## PASSAGE SHOWN
== == ==
DYING DAYS in DOGTOWN
Photos by Thom Senzee
It was just a few days ago that I watched the acclaimed indie film "Lords of Dogtown" for the first time. It's a fairly heavy telling of the story of mid-to-late 1970s skateboarding and surf culture in Southern California as told through the eyes of a motley crew of Venice Beach and south Santa Monica-area youth, who turned an industry and a sport on its head.
But it was more than just skating low, fast, and "vert" that made these young lords legends in the long run. It was the fact that they had, as it's been called in other sports, "heart." They needed a certain kind of wherewithal to survive simply because of the circumstances of their time and place. For the most part, they had nothing besides one another, skateboarding and surfing--which the late Chris Cahill, an original member of the group portrayed in Lords of Dogtown (though his character was downplayed in significance) said was always more important to him than skateboarding. To paraphrase, he said: we skated because we surfed; not the other way around.
== == ==
## AVAILABLE RECORDS

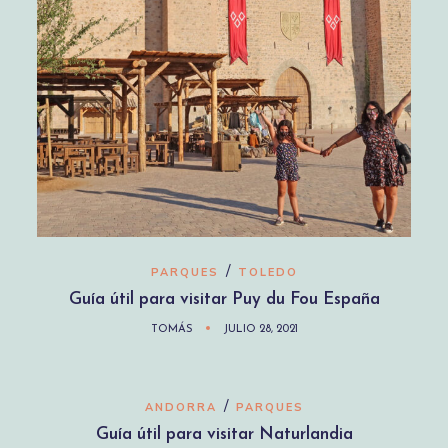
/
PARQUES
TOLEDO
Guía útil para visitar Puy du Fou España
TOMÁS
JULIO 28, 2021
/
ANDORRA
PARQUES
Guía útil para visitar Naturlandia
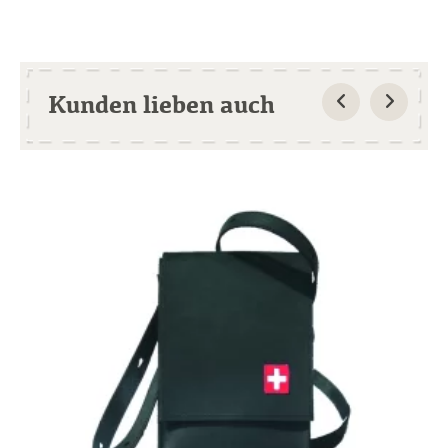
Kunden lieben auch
== == ==
## TASK REQUIREMENTS
a - In the Dogtown article, write out the part that opens with the words containing "DYING DAYS in" and closes with "on its head.", swapping "indie" for "independent".
b - Repeat every line of the listing exactly, leaving out the pictures.

## ANSWERS TO EACH TASK
a -
DYING DAYS in DOGTOWN
Photos by Thom Senzee
It was just a few days ago that I watched the acclaimed independent film "Lords of Dogtown" for the first time. It's a fairly heavy telling of the story of mid-to-late 1970s skateboarding and surf culture in Southern California as told through the eyes of a motley crew of Venice Beach and south Santa Monica-area youth, who turned an industry and a sport on its head.

b -
/
PARQUES
TOLEDO
Guía útil para visitar Puy du Fou España
TOMÁS
JULIO 28, 2021
/
ANDORRA
PARQUES
Guía útil para visitar Naturlandia
Kunden lieben auch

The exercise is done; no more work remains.